I opened https://github.com/cilium/cilium/pull/40125 to move the check added in https://github.com/cilium/cilium/pull/28953 after ConfigureIPAM in the daemon initialization, thus restoring things as they were before https://github.com/cilium/cilium/pull/32381. But I'm wondering if that check is actually fulfilling its original intent. Since we set an ULA v6 address if the node does not have one yet, my understanding is that the check will always complete successfully. Am I missing something here @vipul-21 ?

Also, I think the solution proposed by @hexchen in https://github.com/cilium/cilium/issues/34861#issuecomment-2652221651 (see his work-in-progress commit here) might be better than the actual check, that seems to be responsible for other regressions similar to this one (see https://github.com/cilium/cilium/issues/34861).

cc @joestringer

pippolo84 avatar Jun 19 '25 11:06 pippolo84

@pippolo84 The understanding is correct. The setting of an ULA v6 address(if not present) is that something added later ? Because earlier when the check was added agent used to crash if the node does not have an ipv6 address. If we always have a v6 address then yes, the check will always complete successfully.

vipul-21 avatar Jun 19 '25 14:06 vipul-21

@pippolo84 The understanding is correct. The setting of an ULA v6 address(if not present) is that something added later ? Because earlier when the check was added agent used to crash if the node does not have an ipv6 address. If we always have a v6 address then yes, the check will always complete successfully.
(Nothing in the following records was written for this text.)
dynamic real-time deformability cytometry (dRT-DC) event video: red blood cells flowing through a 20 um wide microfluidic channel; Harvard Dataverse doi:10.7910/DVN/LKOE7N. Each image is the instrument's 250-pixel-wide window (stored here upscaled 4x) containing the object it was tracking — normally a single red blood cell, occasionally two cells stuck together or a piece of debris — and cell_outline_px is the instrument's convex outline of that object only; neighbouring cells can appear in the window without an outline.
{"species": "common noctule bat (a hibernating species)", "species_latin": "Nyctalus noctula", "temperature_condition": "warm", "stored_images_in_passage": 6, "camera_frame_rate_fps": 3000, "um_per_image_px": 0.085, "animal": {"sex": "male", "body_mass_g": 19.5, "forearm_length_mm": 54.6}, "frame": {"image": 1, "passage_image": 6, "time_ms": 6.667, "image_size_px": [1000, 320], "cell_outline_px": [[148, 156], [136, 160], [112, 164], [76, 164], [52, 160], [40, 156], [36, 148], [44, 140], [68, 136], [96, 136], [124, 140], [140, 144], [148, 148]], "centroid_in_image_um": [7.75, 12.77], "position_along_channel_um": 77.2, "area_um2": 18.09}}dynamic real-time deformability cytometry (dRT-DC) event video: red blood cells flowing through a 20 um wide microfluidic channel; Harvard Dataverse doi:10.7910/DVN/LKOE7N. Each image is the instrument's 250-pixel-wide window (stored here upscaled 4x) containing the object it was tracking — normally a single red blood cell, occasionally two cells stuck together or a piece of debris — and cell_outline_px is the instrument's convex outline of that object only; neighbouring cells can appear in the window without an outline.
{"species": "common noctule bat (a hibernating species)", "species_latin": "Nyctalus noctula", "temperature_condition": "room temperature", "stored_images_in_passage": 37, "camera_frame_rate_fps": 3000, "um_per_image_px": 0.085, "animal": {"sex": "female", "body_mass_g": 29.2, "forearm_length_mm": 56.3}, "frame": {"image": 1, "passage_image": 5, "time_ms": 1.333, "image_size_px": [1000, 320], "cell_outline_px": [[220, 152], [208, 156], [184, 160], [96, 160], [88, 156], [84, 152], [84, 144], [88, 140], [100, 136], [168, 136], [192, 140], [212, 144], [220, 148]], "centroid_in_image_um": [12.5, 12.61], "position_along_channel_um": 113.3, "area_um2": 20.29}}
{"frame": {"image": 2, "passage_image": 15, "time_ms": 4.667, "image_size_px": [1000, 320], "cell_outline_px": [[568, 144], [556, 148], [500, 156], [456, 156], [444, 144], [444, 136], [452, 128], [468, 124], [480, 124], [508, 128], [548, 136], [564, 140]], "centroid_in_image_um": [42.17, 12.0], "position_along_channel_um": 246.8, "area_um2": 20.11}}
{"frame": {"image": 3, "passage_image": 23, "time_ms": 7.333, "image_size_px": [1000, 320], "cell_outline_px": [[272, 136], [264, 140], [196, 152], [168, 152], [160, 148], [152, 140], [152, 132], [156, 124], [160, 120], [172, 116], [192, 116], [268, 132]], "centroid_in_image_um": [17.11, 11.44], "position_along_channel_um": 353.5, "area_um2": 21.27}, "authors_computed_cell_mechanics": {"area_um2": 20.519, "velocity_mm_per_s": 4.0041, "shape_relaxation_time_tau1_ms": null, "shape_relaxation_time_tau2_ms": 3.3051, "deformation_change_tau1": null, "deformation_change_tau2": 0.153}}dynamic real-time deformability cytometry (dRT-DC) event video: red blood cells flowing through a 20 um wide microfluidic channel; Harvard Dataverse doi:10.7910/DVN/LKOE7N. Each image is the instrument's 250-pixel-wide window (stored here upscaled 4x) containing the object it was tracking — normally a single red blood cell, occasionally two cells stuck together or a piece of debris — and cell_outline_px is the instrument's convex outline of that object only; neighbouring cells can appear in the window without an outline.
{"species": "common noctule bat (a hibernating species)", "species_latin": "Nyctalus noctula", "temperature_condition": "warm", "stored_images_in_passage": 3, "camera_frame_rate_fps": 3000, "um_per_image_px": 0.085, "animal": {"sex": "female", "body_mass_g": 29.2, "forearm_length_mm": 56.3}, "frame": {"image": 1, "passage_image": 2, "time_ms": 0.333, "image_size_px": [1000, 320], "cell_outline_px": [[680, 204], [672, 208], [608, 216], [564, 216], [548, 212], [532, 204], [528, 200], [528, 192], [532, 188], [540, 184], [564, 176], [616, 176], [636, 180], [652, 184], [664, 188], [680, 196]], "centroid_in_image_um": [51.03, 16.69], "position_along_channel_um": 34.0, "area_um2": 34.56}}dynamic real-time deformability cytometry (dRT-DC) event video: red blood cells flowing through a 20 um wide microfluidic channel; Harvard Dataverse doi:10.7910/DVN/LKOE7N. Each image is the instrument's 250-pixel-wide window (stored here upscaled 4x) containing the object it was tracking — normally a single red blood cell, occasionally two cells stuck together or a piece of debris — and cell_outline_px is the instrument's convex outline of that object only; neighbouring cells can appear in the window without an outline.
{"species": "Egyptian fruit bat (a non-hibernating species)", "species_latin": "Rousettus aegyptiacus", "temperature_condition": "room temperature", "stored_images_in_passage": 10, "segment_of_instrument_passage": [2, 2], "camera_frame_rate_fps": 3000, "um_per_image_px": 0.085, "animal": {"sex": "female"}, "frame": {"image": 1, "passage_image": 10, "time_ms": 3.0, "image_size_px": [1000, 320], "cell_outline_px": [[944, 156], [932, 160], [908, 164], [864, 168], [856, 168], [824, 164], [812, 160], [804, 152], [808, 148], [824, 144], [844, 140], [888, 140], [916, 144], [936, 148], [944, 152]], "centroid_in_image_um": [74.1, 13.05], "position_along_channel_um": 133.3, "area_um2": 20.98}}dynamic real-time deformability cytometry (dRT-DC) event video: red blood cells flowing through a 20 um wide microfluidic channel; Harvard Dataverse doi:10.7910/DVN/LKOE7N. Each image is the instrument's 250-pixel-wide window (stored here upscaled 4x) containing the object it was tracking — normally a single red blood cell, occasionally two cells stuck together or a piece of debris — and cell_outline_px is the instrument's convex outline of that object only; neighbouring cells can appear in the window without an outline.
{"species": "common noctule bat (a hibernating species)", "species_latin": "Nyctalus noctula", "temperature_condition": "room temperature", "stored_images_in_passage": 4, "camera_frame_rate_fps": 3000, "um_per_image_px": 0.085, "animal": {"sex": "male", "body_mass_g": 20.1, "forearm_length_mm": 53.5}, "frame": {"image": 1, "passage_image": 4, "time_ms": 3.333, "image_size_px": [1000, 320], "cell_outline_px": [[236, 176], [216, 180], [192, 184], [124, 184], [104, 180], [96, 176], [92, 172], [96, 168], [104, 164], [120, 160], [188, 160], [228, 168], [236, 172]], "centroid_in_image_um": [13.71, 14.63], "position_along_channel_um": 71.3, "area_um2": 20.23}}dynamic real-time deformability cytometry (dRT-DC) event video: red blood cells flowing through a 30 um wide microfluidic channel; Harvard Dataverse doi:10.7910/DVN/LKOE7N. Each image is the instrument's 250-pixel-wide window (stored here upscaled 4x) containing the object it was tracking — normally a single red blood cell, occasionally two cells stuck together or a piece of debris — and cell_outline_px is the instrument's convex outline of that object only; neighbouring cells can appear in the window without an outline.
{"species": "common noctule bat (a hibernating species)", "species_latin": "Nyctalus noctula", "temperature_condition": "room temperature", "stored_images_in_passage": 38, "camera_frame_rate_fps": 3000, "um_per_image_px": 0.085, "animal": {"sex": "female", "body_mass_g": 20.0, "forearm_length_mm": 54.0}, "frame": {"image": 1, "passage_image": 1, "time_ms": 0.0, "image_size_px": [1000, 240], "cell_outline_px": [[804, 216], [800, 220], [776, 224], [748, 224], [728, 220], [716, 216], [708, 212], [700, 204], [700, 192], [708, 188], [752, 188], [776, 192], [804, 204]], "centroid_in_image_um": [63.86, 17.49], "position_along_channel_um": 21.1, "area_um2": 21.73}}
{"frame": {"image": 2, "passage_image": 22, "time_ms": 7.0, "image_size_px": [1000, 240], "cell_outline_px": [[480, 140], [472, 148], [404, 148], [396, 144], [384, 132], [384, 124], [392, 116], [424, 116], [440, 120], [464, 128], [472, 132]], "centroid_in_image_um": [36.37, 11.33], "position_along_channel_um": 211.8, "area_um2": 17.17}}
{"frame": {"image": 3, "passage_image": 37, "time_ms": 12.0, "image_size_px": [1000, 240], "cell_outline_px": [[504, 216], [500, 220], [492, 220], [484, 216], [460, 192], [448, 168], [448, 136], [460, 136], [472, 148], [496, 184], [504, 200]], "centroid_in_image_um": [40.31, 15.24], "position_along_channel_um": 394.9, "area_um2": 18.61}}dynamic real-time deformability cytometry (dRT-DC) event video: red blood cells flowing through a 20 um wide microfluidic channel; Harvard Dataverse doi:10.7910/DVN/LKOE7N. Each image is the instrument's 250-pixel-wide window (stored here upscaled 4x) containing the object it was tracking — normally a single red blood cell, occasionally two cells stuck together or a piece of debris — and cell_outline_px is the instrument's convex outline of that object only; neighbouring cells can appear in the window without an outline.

Yep, the setting of the ULA address has been there before the check was added (below the code just before your commit):

https://github.com/cilium/cilium/blob/3f523d37af1d1a13a286d00c3ed9ff8747e49904/pkg/node/address.go#L128-L140

So I guess there was something else that cleared that value and led to the fatal error from https://github.com/cilium/cilium/blob/3f499b4568839c1bacbdbdb80904a9b9114b7e50/pkg/node/address.go#L210

However, I see that InitNodePortAddrs has been removed in https://github.com/cilium/cilium/commit/7df31944b6e130d373ad4c02931b404a64006d54#diff-9143180298a1f5ba5dc10fd98d87945d1381ef45b7347a639f85e13e84285ca2 (part of https://github.com/cilium/cilium/pull/29033). And with that, it has been removed the error that you reported in https://github.com/cilium/cilium/issues/28909. Therefore, that should not happen anymore since v1.15.

Given all of this, I think it would be better to remove the check added in https://github.com/cilium/cilium/pull/28953 altogether.

If you have a chance to test again the main branch after the removal of the check and find something wrong, we can investigate deeply your case and see what other solution we can put in place. WDYT?

pippolo84 avatar Jun 19 '25 16:06 pippolo84

If you have a chance to test again the main branch after the removal of the check and find something wrong, we can investigate deeply your case and see what other solution we can put in place. WDYT?

Yes that works, I can test and make sure it does not break the upgrade scenarios we have. 

vipul-21 avatar Jun 19 '25 17:06 vipul-21